Le choix de l’impression de mes clichés sur de l'aluminium est apparu comme évident. Il permet de mettre en avant une industrie qui ne brille que lorsque nous la mettons sous les feux de projecteurs publicitaires. Mais lorsque des zones d'ombres dérivent sur le support, elles atténuent drastiquement les couleurs, et rendent aux produits manufacturés leurs vrais visages, sombres et ternes.

Le format 16 / 9ème est le format international utilisé dans le cinéma, compromis de standardisation, reflétant une nouvelle fois l’homogénéisation des formats et des habitudes de création.

Enfin, les titres sont en anglais, faisant référence à l’uniformisation des langages. Jouant avec les mots et dérivant des sujets, ils demandent aux spectateurs de s’interroger sur les raisons, les intentions ou l’utilité de ces entreprises.

Viva La Crisis

La crise.

 

On la lit, on la sens, et on la voit.

 

C'est à travers toutes ces portes fermées, ces locaux abandonnés, ces bouts de murs tagués qui reflètent la volonté de se cacher du regard des autres, de pleurer en silence derrière les ouvertures celées qui cachent la misère, et décorent ces villages qui essaient de remonter à le surface du tsunami de la finance, noyant les peuples dans l’oubli, raflant les cultures et démolissant les sociétés.

 

Les fenêtres et portes closes cachent la réalité sociale d'une catastrophe économique et financière.

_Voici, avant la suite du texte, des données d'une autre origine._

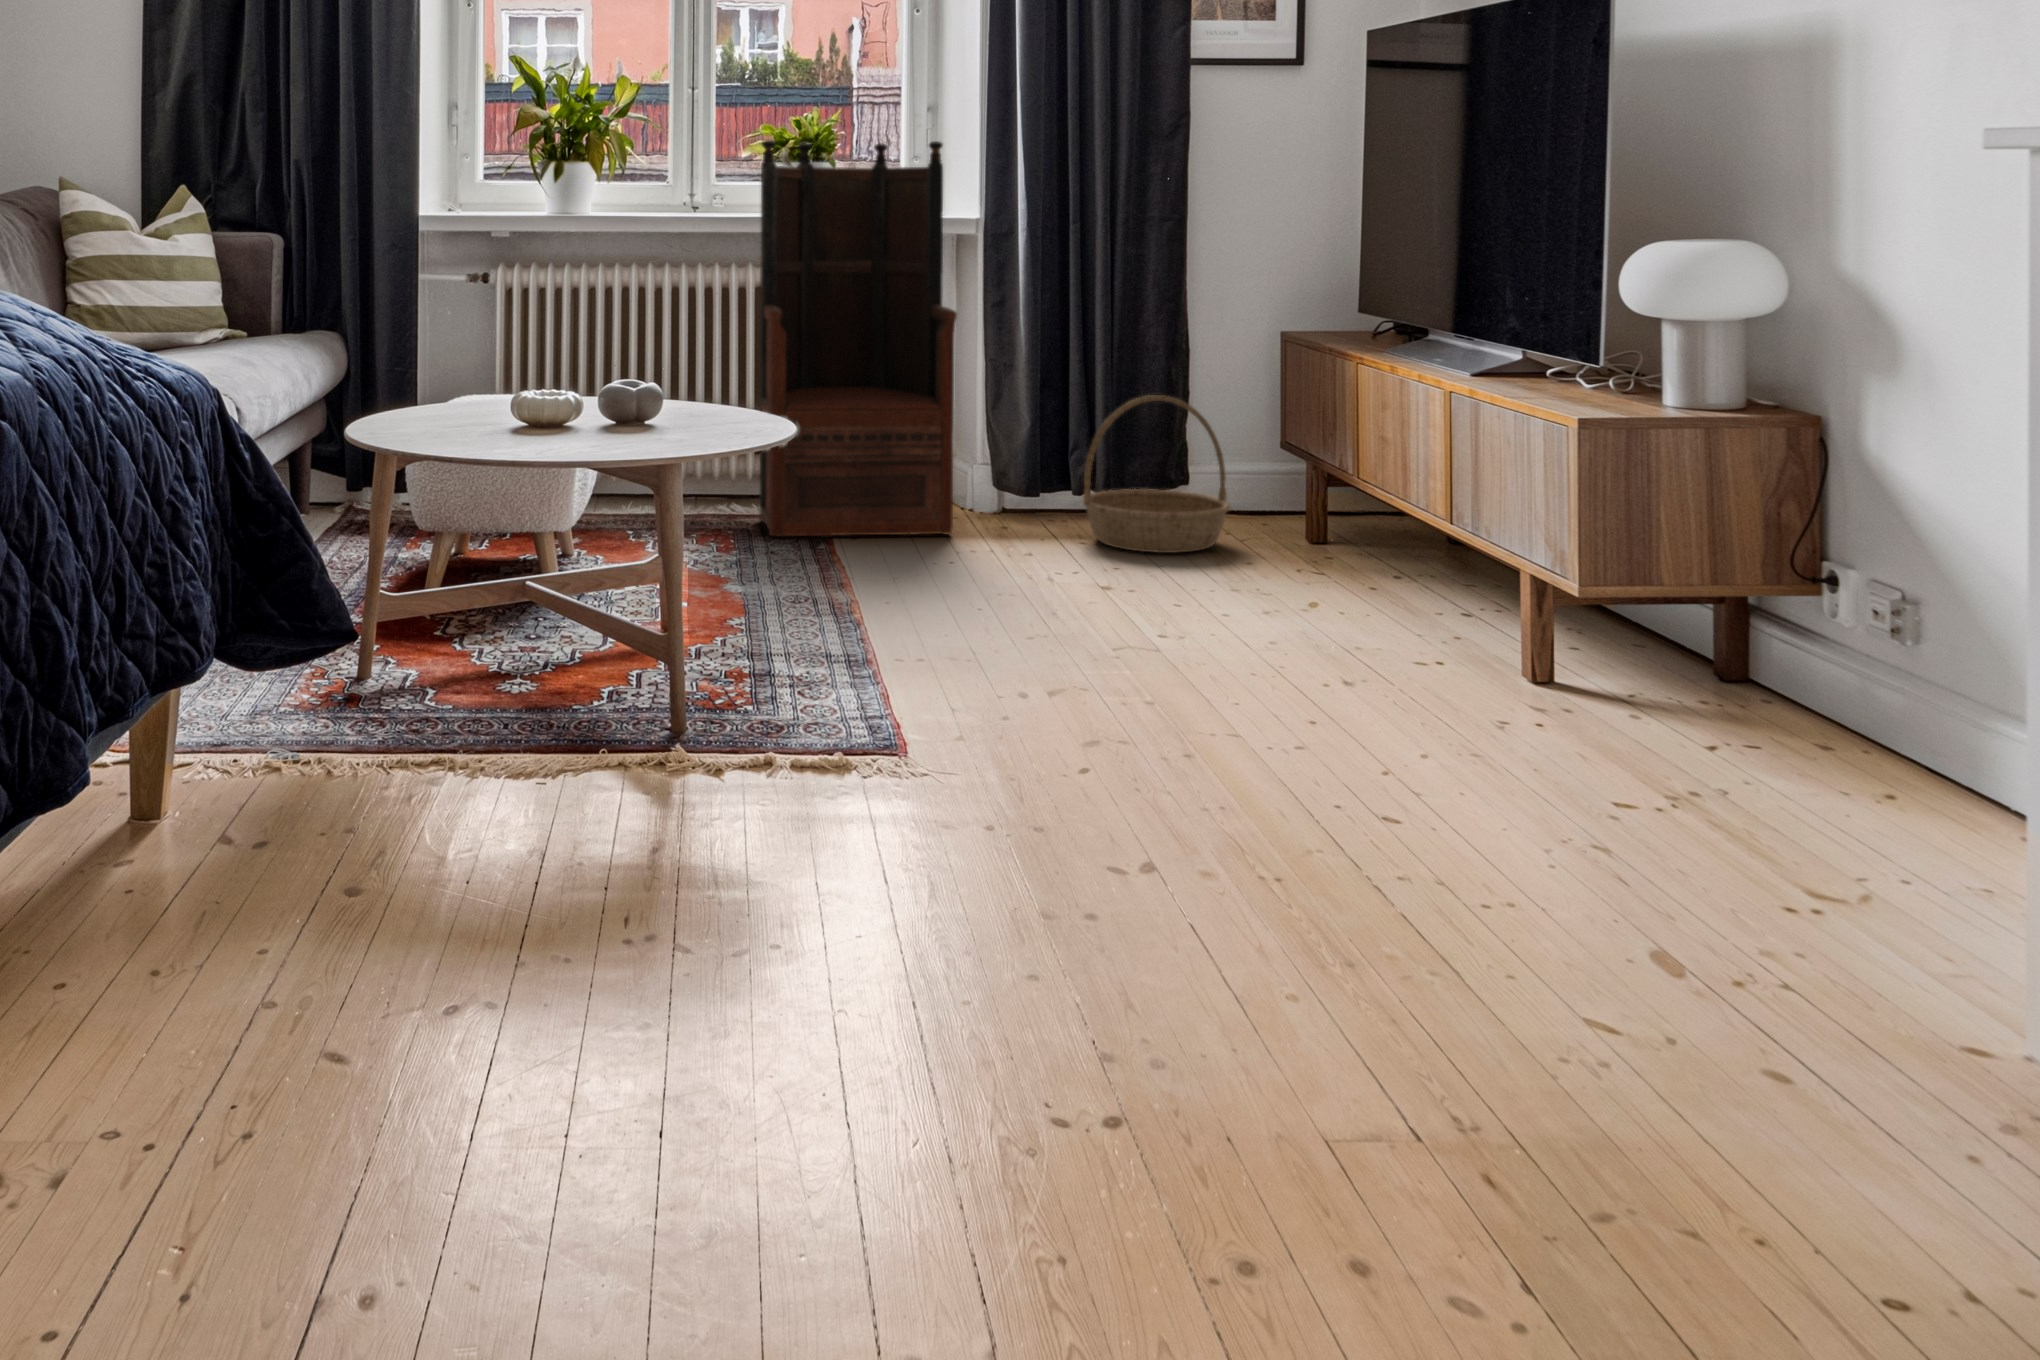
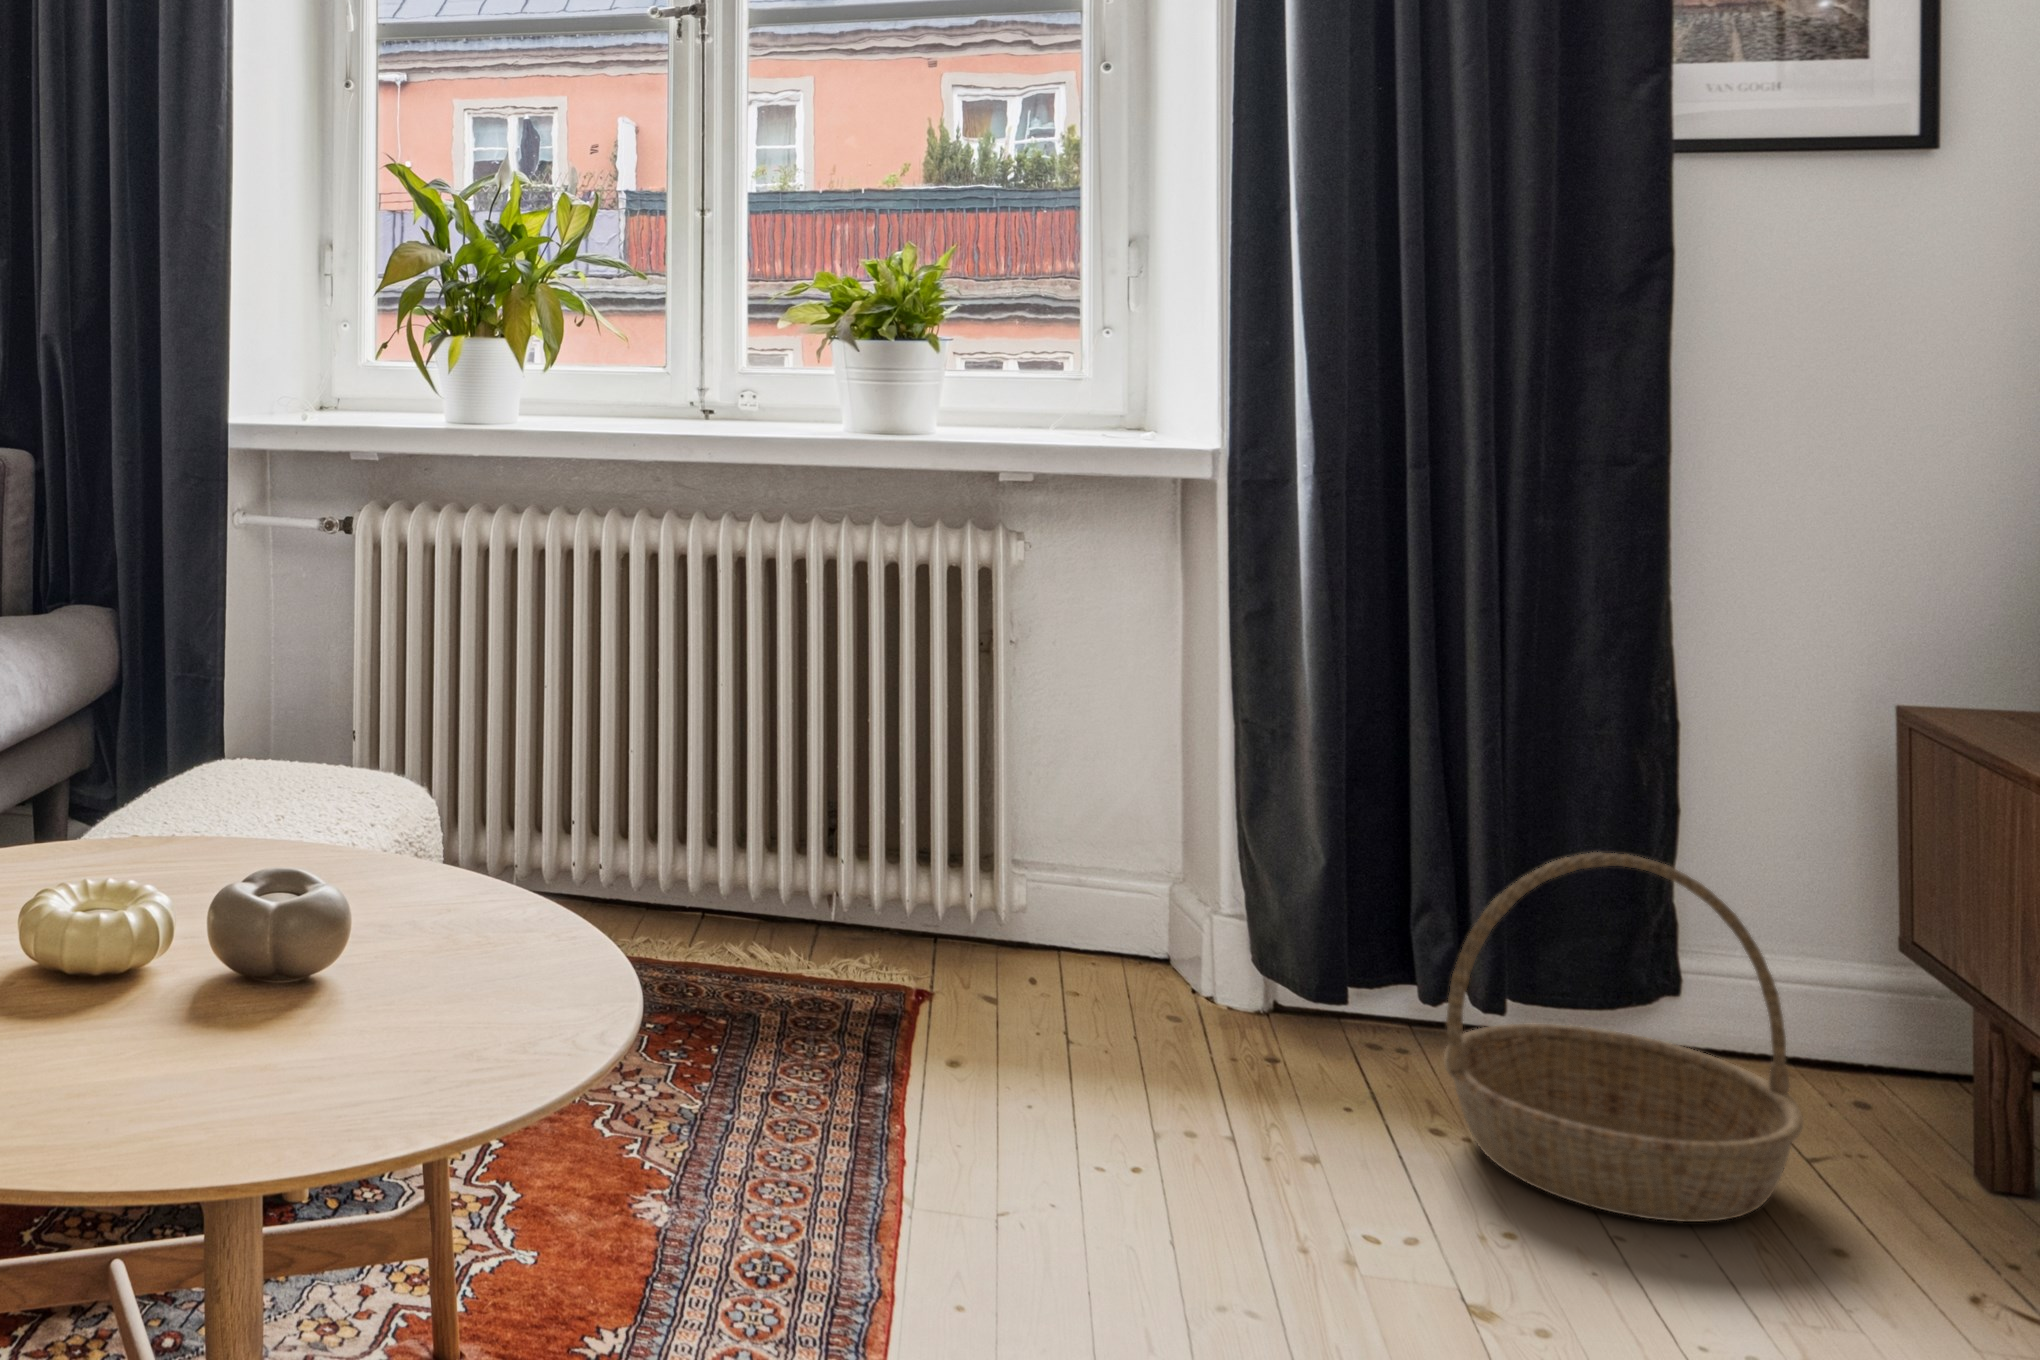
armchair: present [760,140,957,536] -> none [788,307,1165,1091]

Les journaux hurlent, la finance s’expliquent, pendant que les familles pleurent.

 

Viva la Crisis, c’est une série réalisé en Espagne et au Portugal en 2013.

All my fault

All my Fault est une série de collages réalisée à partir de journaux gratuit distribués dans le métro parisien.

Objectisation de la femme, stéréotype, le corps féminin se voit utilisé pour tout et n'importe quoi.

Un corps irréel, surfait, modélisé et retouché, mis en situation, agrémenté de messages subliminaux mettant la femme dans un rôle parfois de séductrice, à l'image de la poupée lisse et figée, parfois de la femme au foyer, mère aimante et bienveillante. Autant de rôles prédéfinis que de retouches photoshop.

La femme n'est pas.

Elle existe dans un imaginaire devenu repère dans la construction ou reconstruction identitaire.
Et cet idéal est distribué tous les jours gratuitement dans les souterrains de la capitale, comme un matraquage de propagande appelé communément "publicité".